Wednesday night I led a poetry group for people with mental illness. We read a poem together and we all wrote inspirational poems to ourselves. I wrote a poem to my former self and it felt healing. One of the women there told me that I gave her hope.
Thursday morning I overslept due to a new psych med which makes me too drowsy.
Thursday afternoon I drove to a park for more birding and photography. When I got home, my husband and I watched a movie, then caught up on our TV shows. We got angry about the people on Big Brother and happily watched GLOW on Netflix.
Friday for work I took my elderly client for a walk in a park and out to lunch. Then we got ice cream and ate it at the overlook of a waterfall. She was really happy.

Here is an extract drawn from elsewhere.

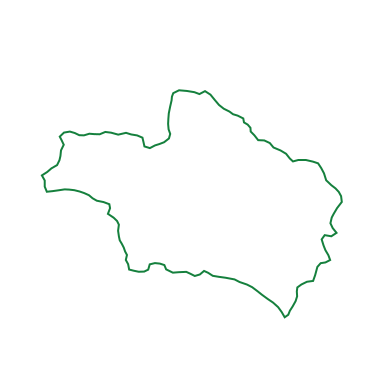 Congonhal, Minas Gerais, Brazil, rotated 283°
{"feature_id": "56859067B12775291475063", "entity_name": "Congonhal", "entity_type": "district", "adm_level": 2, "iso_a3": "BRA", "parent_name": "Brazil", "parent_adm1": "Minas Gerais", "projection": "natural_earth1", "projection_center": [-46.043, -22.132], "detail": "fine", "context": "isolated", "style": "outline", "palette": "green", "viewbox_px": 384, "rotation_deg": 283, "n_neighbors": 0, "source": "geoboundaries", "source_scale": "gbopen_adm2", "svg_char_len": 2145}
<svg xmlns="http://www.w3.org/2000/svg" viewBox="0 0 384 384"><g transform="rotate(283 192 192)"><path d="M184.7,342.0L188.5,337.2L192.7,333.9L198.6,333.9L202.7,335.0L209.0,337.0L216.0,340.2L221.5,338.2L225.1,335.0L227.8,331.0L230.0,326.2L233.6,320.1L239.9,316.4L244.4,312.5L248.3,308.4L248.8,303.0L248.8,295.8L247.1,288.4L244.5,283.5L246.7,279.7L250.4,275.1L252.4,268.9L253.7,261.4L257.2,256.8L258.5,250.8L257.4,244.8L261.3,240.0L264.1,235.6L267.7,234.5L270.2,231.1L271.5,227.0L275.2,225.4L276.7,219.3L277.0,214.5L278.8,210.4L280.3,204.2L282.9,198.7L286.7,193.6L291.0,188.1L293.2,182.0L289.1,177.2L289.8,171.9L289.3,164.3L288.2,156.5L284.1,151.5L280.4,151.0L276.7,151.5L270.2,151.5L263.4,151.7L258.0,152.5L253.0,153.4L247.8,155.1L243.7,157.7L239.0,157.5L234.2,153.6L231.3,149.3L229.1,145.5L225.3,141.1L225.7,135.4L229.3,133.7L233.8,131.5L234.8,125.8L234.4,119.8L234.8,114.4L231.3,107.2L231.6,99.8L231.0,94.0L227.5,89.1L226.4,83.7L225.7,78.9L222.9,74.0L222.0,69.4L223.1,64.5L223.4,59.4L221.1,53.9L216.2,50.7L213.0,53.4L209.2,56.4L203.1,55.0L197.5,55.7L193.2,55.7L187.9,54.5L183.4,49.7L178.9,46.4L174.4,42.0L170.1,45.9L164.1,47.3L159.6,50.5L161.5,56.0L163.8,62.0L165.9,67.3L166.7,71.7L167.3,76.9L167.2,82.5L166.7,87.2L165.7,92.3L163.5,96.6L162.1,101.2L162.3,108.1L161.5,114.2L157.8,115.8L151.8,115.0L149.3,121.5L146.9,125.5L143.7,128.1L137.6,128.7L132.2,130.8L128.6,132.5L125.7,135.3L122.5,138.0L119.0,140.2L116.0,142.8L110.9,142.8L107.3,146.0L102.3,148.2L102.2,153.0L102.3,158.0L103.7,163.3L106.5,166.8L112.0,167.1L114.4,171.9L115.0,176.8L114.6,181.5L110.8,184.2L109.1,191.5L110.9,197.2L112.9,204.4L112.0,208.7L110.8,213.6L113.4,218.2L117.8,221.5L116.9,225.9L115.0,231.1L115.4,237.4L116.0,243.9L116.4,253.1L115.0,258.6L114.2,266.3L112.8,272.0L110.4,277.4L107.7,283.1L104.9,289.6L102.5,295.8L99.2,301.8L95.2,306.4L90.8,310.5L94.0,313.4L98.4,314.1L103.1,315.8L109.0,317.5L114.0,317.9L118.7,316.5L122.7,316.1L126.5,319.4L130.4,324.2L132.6,330.0L138.7,330.7L147.2,331.0L151.6,333.4L153.4,337.9L156.8,341.9L161.1,339.1L165.3,335.1L169.5,332.2L175.0,329.0L179.8,331.0L180.2,337.7L184.7,342.0Z" fill="none" stroke="#15803d" stroke-width="2"/></g></svg>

Friday afternoon my husband and I played a complex board game. I was having a hard time in the game. It seemed like I couldn’t get any of my plans to work. Suddenly I realized my husband was about to block an important move I planned to make. I panicked. I yelled at my husband. I was shaking and starting to have a panic attack. Finally I was able to calm myself and finish the game.
Then we made dinner and I was “normal” again.
95% of the time I seem normal. I am able to do well in grad school and work. I have a stable marriage and friendships. But then I have secret mental health episodes that are hard to predict and control.
It’s just my life with high-functioning severe mental illness.